**MATERIAL FOR THIS EXERCISE:**
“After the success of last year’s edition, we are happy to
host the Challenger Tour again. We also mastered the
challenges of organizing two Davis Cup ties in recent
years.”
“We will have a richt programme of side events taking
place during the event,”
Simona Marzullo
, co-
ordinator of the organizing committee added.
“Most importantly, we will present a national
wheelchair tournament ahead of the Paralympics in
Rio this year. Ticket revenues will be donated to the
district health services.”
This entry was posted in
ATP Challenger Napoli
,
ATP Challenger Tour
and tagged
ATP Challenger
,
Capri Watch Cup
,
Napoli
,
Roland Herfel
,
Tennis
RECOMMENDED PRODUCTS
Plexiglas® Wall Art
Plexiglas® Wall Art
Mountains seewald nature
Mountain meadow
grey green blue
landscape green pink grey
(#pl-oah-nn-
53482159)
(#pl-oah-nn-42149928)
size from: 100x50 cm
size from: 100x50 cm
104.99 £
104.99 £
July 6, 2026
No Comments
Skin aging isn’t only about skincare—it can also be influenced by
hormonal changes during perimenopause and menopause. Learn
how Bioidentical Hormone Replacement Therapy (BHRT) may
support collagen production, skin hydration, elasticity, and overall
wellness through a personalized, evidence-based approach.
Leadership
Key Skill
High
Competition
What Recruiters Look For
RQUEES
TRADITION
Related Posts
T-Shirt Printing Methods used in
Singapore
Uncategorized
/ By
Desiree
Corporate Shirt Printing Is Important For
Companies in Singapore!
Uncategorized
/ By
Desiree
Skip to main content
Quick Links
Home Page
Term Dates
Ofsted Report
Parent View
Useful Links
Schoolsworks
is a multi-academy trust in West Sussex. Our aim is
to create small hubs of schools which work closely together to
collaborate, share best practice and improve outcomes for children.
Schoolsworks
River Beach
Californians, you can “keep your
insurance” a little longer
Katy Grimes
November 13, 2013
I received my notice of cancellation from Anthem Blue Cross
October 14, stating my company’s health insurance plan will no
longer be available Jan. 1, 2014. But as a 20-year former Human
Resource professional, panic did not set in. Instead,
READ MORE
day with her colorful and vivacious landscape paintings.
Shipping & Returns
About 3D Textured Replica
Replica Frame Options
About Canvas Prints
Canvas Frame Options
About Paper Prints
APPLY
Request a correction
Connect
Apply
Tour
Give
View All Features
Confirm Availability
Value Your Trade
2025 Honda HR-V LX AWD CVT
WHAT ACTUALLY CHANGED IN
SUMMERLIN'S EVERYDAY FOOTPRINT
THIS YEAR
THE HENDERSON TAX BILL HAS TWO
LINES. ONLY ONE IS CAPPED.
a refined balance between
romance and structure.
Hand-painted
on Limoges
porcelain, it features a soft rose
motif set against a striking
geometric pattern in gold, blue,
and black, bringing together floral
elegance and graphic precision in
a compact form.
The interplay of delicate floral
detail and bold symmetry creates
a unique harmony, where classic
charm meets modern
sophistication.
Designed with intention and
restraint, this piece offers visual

**TASK TO CARRY OUT:** Reproduce the entries verbatim, starting at the beginning of the entries and ending at the line that contains "Mountains seewald nature". Include both of these end lines.

**ANSWER TO THIS TASK:**
“After the success of last year’s edition, we are happy to
host the Challenger Tour again. We also mastered the
challenges of organizing two Davis Cup ties in recent
years.”
“We will have a richt programme of side events taking
place during the event,”
Simona Marzullo
, co-
ordinator of the organizing committee added.
“Most importantly, we will present a national
wheelchair tournament ahead of the Paralympics in
Rio this year. Ticket revenues will be donated to the
district health services.”
This entry was posted in
ATP Challenger Napoli
,
ATP Challenger Tour
and tagged
ATP Challenger
,
Capri Watch Cup
,
Napoli
,
Roland Herfel
,
Tennis
RECOMMENDED PRODUCTS
Plexiglas® Wall Art
Plexiglas® Wall Art
Mountains seewald nature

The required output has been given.